Gered door de deurspion … autisme en communicatie

Nog even, roept hij van hoog in de nok van het trappenhuis. Nog even en het is me gelukt. Niemand antwoordt. Niemand luistert. Nog even en de deur is weer zoals ze was, hoor ik hem mompelen. Terwijl hij verder prutst. Of liever, zoals ze hoort te zijn. Tot hij er genoeg van krijgt, en ze weer intrapt, en tegelijk onophoudelijk krachttermen braakt. Alles wordt vervloekt: de deur, het gebouw, de verhuurder, de eigenares, de huurster en vooral God. Daarbij trapt hij niet alleen een (open) deur in. Ook enkele meubels binnen moeten eraan geloven. Verder ook het kastje op de overloop, het brocante vaasje en het beeldje van Boeddha die erop staan.
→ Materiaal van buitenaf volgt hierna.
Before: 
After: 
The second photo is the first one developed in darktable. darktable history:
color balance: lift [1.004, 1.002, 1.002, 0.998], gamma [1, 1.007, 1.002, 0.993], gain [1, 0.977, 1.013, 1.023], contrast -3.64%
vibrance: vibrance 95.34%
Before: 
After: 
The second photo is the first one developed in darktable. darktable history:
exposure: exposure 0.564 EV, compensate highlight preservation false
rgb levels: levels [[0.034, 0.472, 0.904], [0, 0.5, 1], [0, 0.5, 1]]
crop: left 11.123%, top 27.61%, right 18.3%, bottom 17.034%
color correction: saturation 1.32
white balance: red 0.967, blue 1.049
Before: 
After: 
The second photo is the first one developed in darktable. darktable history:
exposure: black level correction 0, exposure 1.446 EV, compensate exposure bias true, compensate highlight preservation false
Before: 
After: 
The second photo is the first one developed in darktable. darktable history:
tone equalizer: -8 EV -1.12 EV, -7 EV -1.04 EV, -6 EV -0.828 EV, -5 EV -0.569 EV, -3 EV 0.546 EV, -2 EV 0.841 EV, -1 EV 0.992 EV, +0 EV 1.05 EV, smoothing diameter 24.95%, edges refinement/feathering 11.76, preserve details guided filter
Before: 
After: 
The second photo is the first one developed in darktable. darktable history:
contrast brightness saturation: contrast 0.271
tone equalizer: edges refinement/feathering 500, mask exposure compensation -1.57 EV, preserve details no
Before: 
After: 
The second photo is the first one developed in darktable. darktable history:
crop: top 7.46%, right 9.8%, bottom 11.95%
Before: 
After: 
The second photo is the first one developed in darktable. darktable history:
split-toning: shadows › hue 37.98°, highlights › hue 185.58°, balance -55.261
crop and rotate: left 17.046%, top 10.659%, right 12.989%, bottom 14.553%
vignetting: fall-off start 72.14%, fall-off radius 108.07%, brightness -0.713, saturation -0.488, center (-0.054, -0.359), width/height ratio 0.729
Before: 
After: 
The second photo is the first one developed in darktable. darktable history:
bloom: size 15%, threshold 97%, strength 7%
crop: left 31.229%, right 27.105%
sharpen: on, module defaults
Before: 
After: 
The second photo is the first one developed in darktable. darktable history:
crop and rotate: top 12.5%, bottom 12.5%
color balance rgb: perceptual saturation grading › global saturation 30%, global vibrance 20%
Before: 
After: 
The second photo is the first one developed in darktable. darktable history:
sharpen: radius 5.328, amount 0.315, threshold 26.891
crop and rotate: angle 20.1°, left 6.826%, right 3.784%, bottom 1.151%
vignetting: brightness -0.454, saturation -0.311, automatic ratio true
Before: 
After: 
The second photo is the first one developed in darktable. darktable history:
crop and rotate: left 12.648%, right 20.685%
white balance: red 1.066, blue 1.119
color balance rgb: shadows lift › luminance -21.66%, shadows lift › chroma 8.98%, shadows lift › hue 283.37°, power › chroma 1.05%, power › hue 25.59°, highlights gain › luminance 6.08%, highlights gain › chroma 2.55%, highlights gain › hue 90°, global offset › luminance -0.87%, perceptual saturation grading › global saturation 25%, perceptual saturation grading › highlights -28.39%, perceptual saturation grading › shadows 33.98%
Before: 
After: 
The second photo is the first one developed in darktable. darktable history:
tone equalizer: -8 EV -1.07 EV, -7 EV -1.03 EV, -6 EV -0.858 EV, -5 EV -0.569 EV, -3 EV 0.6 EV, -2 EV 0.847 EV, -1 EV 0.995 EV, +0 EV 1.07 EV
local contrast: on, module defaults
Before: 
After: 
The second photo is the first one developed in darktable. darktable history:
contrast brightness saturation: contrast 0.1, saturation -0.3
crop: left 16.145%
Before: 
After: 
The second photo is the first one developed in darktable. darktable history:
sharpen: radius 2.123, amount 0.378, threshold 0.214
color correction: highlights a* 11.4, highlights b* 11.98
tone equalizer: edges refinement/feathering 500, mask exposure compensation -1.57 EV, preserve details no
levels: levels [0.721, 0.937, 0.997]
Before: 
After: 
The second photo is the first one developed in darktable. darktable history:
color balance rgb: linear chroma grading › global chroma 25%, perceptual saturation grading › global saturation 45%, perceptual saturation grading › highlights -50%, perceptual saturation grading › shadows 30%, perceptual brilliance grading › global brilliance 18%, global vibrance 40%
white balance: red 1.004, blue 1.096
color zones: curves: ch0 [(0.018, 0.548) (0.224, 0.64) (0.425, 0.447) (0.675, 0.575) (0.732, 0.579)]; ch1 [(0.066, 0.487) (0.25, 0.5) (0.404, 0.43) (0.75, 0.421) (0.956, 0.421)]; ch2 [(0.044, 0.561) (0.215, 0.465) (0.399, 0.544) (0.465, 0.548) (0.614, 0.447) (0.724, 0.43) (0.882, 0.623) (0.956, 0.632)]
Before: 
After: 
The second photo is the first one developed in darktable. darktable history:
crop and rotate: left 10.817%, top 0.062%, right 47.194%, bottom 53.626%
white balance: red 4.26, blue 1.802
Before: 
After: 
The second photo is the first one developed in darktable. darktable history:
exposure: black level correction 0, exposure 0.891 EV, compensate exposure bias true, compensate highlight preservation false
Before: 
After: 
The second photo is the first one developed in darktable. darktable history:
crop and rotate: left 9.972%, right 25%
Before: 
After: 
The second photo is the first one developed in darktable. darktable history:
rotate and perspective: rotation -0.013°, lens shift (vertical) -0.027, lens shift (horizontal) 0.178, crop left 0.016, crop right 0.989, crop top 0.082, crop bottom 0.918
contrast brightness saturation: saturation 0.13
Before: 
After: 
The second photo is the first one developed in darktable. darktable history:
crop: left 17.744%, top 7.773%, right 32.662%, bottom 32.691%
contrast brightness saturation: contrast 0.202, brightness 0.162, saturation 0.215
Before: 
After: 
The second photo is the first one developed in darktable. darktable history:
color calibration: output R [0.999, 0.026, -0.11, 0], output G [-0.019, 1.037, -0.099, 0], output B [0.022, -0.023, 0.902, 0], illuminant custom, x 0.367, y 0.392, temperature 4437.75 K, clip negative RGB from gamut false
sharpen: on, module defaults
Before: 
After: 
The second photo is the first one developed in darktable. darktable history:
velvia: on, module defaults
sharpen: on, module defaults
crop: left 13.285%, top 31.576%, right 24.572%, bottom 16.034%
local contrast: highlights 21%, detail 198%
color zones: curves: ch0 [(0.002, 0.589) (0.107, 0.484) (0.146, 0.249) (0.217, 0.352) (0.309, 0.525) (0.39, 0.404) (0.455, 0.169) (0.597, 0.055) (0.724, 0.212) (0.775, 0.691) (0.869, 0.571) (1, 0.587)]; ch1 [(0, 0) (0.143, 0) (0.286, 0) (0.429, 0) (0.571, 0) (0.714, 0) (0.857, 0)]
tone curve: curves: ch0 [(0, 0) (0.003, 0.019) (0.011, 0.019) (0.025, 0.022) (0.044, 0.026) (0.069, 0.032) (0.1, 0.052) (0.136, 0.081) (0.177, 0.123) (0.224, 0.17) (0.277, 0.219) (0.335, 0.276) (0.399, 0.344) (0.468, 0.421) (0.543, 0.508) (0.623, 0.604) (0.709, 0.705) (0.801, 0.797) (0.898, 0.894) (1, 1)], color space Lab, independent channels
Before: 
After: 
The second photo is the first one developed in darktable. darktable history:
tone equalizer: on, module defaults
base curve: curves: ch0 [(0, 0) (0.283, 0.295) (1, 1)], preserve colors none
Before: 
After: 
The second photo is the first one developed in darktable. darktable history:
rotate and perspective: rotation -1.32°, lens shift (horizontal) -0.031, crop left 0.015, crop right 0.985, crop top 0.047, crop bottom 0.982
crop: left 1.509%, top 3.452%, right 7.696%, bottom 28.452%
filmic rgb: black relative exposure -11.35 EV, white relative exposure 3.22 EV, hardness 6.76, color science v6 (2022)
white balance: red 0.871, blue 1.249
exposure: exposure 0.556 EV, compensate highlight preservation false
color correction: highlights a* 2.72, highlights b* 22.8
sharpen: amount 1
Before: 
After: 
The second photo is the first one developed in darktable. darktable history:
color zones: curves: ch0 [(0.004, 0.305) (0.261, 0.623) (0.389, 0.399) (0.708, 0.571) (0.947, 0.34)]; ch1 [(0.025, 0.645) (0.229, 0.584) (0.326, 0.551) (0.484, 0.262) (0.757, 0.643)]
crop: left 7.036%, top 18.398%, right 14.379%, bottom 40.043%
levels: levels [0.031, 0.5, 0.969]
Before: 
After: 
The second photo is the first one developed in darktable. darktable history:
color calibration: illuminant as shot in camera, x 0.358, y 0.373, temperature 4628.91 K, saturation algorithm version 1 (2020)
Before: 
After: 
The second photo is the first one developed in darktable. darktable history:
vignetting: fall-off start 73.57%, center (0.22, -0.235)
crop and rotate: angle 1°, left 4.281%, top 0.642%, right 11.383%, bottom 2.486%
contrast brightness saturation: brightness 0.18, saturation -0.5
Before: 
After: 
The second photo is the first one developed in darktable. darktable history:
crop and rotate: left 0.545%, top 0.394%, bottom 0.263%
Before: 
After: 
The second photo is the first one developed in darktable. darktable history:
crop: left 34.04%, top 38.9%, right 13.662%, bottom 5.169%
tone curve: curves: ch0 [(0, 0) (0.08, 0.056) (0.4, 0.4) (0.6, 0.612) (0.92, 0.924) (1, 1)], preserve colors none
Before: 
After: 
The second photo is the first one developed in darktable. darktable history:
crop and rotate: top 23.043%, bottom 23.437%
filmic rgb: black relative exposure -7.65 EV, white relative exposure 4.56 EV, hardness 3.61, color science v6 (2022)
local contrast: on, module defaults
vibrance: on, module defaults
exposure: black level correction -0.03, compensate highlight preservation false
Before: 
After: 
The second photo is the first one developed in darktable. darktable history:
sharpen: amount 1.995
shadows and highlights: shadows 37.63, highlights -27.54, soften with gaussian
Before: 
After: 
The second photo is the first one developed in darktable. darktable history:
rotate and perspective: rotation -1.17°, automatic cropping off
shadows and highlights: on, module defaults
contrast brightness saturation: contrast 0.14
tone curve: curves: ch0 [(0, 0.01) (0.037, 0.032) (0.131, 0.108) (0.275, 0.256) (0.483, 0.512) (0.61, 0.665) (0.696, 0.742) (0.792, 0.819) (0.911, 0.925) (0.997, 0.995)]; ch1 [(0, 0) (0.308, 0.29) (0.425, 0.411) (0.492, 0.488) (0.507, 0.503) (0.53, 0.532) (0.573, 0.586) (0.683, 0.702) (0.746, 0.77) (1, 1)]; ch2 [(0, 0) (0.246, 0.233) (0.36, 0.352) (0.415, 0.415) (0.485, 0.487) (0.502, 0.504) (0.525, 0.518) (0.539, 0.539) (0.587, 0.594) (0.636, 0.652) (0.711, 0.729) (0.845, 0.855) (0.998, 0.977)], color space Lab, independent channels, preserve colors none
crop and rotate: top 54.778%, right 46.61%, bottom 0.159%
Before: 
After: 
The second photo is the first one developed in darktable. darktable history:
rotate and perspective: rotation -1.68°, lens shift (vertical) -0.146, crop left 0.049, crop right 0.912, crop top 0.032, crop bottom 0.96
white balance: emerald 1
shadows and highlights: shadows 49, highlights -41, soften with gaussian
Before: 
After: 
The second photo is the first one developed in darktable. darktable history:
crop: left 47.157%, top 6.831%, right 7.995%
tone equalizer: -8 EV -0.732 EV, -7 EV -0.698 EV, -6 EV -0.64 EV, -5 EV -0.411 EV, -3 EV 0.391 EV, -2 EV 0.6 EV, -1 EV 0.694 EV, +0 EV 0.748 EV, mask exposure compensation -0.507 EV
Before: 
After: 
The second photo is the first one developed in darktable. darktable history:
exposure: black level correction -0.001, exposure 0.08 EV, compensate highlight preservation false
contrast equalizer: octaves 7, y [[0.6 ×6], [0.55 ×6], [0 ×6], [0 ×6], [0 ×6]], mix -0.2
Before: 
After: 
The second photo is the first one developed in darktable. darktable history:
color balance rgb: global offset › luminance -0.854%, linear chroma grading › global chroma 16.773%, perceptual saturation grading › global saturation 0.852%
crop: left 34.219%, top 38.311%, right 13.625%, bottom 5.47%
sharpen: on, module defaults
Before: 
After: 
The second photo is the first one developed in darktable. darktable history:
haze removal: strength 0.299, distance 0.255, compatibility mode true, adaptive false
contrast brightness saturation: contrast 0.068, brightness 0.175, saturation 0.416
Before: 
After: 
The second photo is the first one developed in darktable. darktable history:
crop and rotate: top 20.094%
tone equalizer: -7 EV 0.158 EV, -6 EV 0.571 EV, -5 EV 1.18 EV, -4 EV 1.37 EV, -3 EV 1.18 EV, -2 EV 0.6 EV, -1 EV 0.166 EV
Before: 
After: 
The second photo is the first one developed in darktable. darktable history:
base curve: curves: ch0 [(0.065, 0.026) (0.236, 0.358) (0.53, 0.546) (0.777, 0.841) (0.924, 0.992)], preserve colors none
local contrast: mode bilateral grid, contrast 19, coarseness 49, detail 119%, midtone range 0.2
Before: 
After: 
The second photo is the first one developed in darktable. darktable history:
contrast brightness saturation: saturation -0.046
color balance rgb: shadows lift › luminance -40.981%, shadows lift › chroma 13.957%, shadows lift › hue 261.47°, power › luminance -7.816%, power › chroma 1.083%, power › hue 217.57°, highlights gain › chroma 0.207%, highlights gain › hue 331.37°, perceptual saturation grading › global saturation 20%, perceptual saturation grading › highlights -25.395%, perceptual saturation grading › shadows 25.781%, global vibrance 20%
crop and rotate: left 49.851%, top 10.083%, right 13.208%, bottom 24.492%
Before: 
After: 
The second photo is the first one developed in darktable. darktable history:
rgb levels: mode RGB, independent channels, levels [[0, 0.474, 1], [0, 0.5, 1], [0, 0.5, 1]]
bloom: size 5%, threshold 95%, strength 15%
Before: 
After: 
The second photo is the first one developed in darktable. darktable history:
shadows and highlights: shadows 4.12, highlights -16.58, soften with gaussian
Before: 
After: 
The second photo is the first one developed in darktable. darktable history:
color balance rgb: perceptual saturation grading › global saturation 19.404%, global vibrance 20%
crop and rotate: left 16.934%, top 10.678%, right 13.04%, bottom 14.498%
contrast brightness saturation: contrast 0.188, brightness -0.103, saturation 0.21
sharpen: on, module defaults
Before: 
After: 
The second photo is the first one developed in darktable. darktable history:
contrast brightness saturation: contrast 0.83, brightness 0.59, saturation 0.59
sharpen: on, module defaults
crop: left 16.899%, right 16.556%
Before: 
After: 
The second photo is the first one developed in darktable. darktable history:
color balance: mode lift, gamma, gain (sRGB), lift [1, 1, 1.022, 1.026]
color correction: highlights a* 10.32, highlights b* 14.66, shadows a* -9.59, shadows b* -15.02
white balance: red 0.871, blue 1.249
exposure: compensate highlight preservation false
De klusjesman had iets met de huurster, en dat het nu ‘uit’ is mogen we weten.
Eens goed kwaad worden, die raad kreeg ik gisteren van iemand. Ik moest eens goed kwaad worden. Vuisten ballen, tegen een boksbal meppen, roepen en tieren dat horen en zien vergaan. Blijkbaar was ik niet de enige die dat hoognodig moest doen. Terwijl ik door mijn deurspionnetje kijk en zie hoe de rood aangelopen klusjesman van de vrouw van het derde verdiep naar beneden komt gestormd.
Ik ben de enige in dit gebouw die zo’n klein doorkijkglaasje in mijn voordeur heeft. Waarschijnlijk heeft de vrouw die hier woonde voor ik erin kwam dat geplaatst. Ze zou een onverbeterlijke roddeltante geweest zijn die zich met van alles nog wat bemoeide en nog meer zag en hoorde. Het is natuurlijk wel verleidelijk om af en toe te kijken wie er daar van de trap komt gelopen, wie van mijn buren weer eens aan mijn deur klopt. Of met wie het buurmeisje van in de studio vier hoog nu weer staat te tongzoenen en stomdronken giechelend, aan elkaars kleren frutselend de trap opkruipt. Ook al gebruik het niet zo vaak. Zowel aan het gezucht, het gekreun, gegiechel en gevloek, als aan het kloppen op deuren herken ik intussen wel al wie daar is.
Soms helpt zo’n deurspionnetje om veel onheil te voorkomen. Ik kan er weliswaar niet mee zien wie aanbelt, maar wel wie voor de deur van mijn appartement of dat van mijn buurvrouw staat. Zo zag ik onlangs drie onfrisse arbeiders, waarvan eentje met een bijl, allerlei sleutels uitproberen op het slot van mijn buurvrouw. Ze waren van ‘Afbraakwerken Vanderwal’ uit Rotterdam en bleken zich bij nader inzien vergist van gebouw. Ze moesten eigenlijk op hetzelfde verdiep zijn maar aan de andere kant van de straat. Net op tijd kon ik hen overhalen toch nog eens naar hun werkgever te bellen en na te kijken of ze nu in 45 of in 54 moesten zijn.
Zo’n spionnetje is handig, maar helpt natuurlijk niet als het donker is in de gang, als mensen met hun rug naar het spionnetje staan of als iemand beneden aan de deur van het appartementsgebouw belt en zich niet bekend wil maken. Het is al meermaals gebeurd dat iemand met een smoesje probeert ons gebouw binnen te komen. Iemand die een afspraak heeft met een buur die er nog niet is, of niet reageert op de bel, en liever binnen wil wachten. Iemand met een ‘dringende boodschap’ die gehaast is. Een gedumpt vriendje dat zijn rode rozen absoluut voor de deur van het meisje van het vierde verdiep wil leggen. Een pakjesdienst, zonder dat ik een bestelwagen zie staan. Of iemand die ik niet ken en beweert ‘de nieuwe buurman/buurvrouw’ te zijn die zijn of haar sleutels kwijt is. Ik wil hen graag helpen, maar vanop afstand, en zonder dat ze erin komen.